Dubai – The UK has triggered the formal two-year process of negotiations that will lead to Britain leaving the European Union after 44 years in a process popularly known as Brexit.

Britain voted to leave the EU last June, after a campaign that divided the country. In a close result, 52 percent voted for Brexit, while 48 percent wanted to stay in the EU.

UK Prime Minister Theresa May has signed a letter invoking Article 50 of the Lisbon Treaty and officially notifying the EU of Britain’s decision to withdraw from the bloc was hand-delivered to European Council President Donald Tusk in Brussels by British Ambassador to the EU Tim Barrow on Wednesday.

The loss of a major member is destabilising for the EU, which is battling to contain a tide of nationalist and populist sentiment and faces unprecedented antipathy from the new US administration.

It cannot be sure what the UK government’s future relationship with the bloc will look like – whether businesses will freely be able to trade, students to study abroad, or pensioners to retire with ease in other EU states.

Those things have become part of life since the UK joined what was then called the European Economic Community in 1973.

Impact on the UK economy

In a speech to parliament designed to coincide with the letter’s delivery, May urged the country to come together as it embarks on a “momentous journey”.

 

“We are one great union of people and nations with a proud history and a bright future.

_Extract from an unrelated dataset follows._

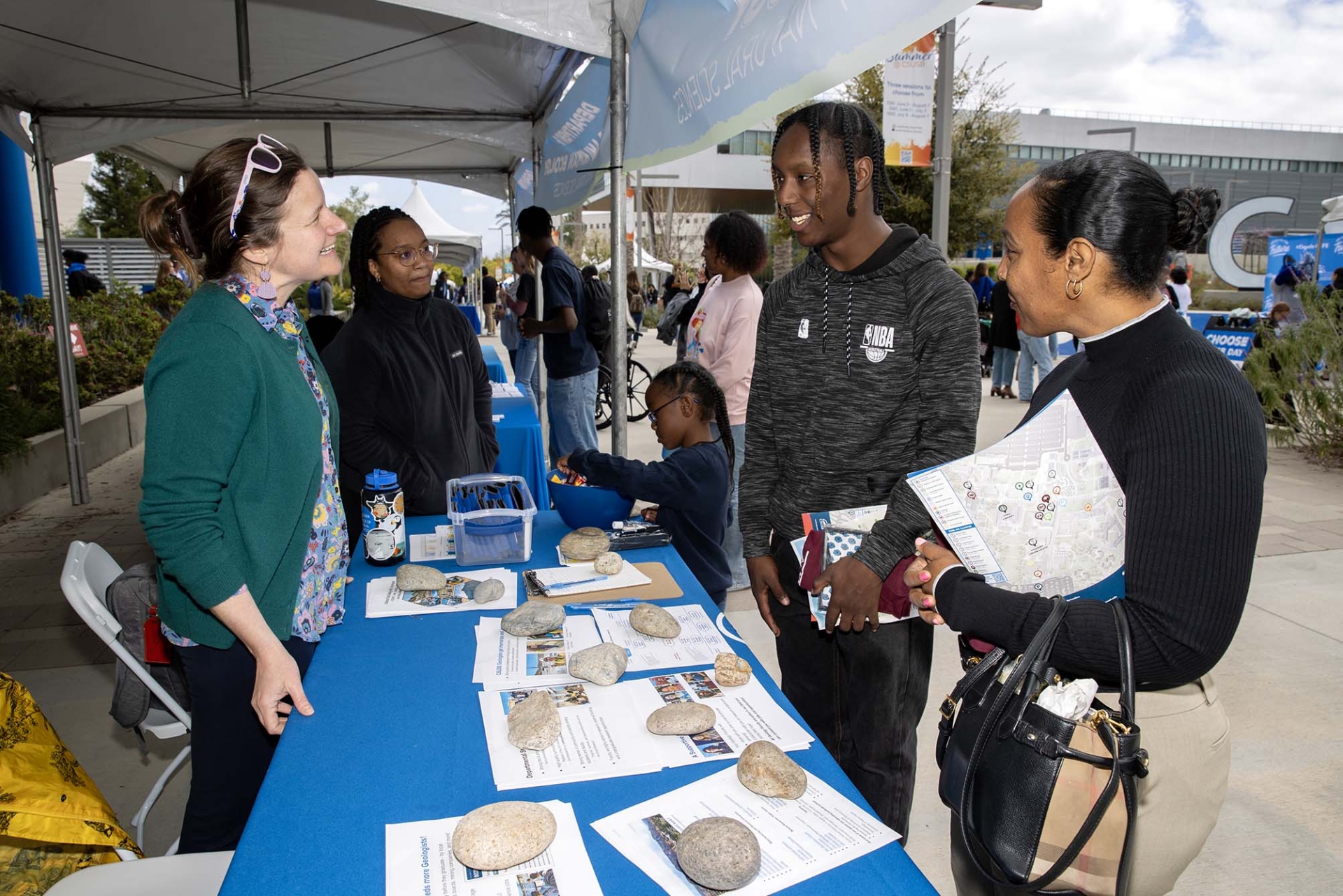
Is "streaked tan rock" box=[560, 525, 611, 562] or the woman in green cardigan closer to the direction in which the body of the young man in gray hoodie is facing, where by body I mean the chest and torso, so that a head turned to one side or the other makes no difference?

And, now that the decision has been made to leave the EU, it is time to come together,” she said.

 

May told MPs she wanted to represent “every person in the UK”, including EU nationals, in negotiations.

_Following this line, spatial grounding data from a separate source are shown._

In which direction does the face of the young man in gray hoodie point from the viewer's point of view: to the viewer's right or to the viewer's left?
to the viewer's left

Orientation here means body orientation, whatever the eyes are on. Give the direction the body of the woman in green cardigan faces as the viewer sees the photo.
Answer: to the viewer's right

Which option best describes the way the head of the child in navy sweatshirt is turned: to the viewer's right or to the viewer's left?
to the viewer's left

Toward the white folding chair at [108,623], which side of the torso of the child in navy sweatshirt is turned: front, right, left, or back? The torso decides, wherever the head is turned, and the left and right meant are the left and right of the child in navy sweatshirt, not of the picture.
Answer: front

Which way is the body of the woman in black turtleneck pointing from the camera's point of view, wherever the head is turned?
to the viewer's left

The prime minister acknowledged there would be “consequences” to leaving, and she said the UK accepts it cannot “cherry pick”, and stay in the single market without accepting free movement.

EU Council President Donald Tusk said there was “no reason to pretend this is a happy day”.

“We already miss you,” he said, adding there was “nothing to win” and that, now, the Brexit process was about damage control.